▶ Brief
Once the line with "municipal durante la temporada 2026/2027." is found in the entries below, repeat it and each following line exactly, up to and including the line with "マルチェロ・マストロヤンニ賞最優秀新人賞". Add no other lines.

----- Data in this exercise -----

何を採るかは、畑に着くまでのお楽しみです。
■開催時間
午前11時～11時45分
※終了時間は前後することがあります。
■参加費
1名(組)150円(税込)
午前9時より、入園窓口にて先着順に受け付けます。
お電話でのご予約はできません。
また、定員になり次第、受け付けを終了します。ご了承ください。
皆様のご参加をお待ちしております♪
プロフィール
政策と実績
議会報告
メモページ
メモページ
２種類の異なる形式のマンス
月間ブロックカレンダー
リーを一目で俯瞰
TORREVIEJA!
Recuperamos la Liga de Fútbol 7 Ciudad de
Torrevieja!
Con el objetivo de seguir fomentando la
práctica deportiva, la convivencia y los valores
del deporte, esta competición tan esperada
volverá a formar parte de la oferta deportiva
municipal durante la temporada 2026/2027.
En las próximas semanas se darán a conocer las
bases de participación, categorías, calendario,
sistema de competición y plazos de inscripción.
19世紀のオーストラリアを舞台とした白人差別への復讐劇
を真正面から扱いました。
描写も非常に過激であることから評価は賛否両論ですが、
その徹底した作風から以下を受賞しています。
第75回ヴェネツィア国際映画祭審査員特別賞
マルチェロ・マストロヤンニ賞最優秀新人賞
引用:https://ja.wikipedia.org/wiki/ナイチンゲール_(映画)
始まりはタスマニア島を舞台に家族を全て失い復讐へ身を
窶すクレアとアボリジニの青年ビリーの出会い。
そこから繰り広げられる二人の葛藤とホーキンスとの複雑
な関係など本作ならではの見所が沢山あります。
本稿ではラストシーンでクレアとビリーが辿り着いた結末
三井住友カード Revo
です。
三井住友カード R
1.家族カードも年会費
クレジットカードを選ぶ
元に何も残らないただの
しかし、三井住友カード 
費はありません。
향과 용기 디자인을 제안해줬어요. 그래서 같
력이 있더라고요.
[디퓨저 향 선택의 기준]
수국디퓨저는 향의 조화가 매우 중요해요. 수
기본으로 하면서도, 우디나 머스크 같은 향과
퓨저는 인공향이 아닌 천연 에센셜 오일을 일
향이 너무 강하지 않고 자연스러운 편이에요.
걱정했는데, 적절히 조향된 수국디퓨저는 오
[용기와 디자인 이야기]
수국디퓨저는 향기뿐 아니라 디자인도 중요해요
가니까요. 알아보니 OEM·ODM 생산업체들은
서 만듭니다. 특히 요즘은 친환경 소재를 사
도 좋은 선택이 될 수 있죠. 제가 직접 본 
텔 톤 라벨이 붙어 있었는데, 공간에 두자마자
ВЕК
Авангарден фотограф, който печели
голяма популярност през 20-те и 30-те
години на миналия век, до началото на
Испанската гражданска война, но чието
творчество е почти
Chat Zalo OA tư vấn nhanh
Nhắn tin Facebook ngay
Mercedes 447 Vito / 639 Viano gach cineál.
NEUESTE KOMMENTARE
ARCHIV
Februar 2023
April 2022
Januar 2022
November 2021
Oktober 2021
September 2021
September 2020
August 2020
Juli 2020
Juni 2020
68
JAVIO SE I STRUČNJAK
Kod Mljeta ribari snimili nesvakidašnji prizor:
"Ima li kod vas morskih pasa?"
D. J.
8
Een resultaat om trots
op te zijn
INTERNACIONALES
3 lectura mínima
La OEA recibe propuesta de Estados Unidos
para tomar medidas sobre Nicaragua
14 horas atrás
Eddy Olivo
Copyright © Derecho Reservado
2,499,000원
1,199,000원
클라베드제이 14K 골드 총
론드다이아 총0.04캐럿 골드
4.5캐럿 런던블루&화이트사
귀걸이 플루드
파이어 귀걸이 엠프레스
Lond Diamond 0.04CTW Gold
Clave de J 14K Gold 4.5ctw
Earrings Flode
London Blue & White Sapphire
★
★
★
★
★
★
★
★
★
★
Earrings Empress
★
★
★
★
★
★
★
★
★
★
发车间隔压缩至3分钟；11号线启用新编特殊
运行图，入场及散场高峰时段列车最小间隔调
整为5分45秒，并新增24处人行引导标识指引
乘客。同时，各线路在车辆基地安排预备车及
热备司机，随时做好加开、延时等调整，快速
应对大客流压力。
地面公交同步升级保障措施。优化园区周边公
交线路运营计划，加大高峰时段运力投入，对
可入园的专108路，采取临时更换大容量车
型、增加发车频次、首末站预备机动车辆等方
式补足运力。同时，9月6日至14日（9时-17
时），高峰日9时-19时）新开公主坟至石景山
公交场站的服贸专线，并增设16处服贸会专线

-----

▶ Written answer
municipal durante la temporada 2026/2027.
En las próximas semanas se darán a conocer las
bases de participación, categorías, calendario,
sistema de competición y plazos de inscripción.
19世紀のオーストラリアを舞台とした白人差別への復讐劇
を真正面から扱いました。
描写も非常に過激であることから評価は賛否両論ですが、
その徹底した作風から以下を受賞しています。
第75回ヴェネツィア国際映画祭審査員特別賞
マルチェロ・マストロヤンニ賞最優秀新人賞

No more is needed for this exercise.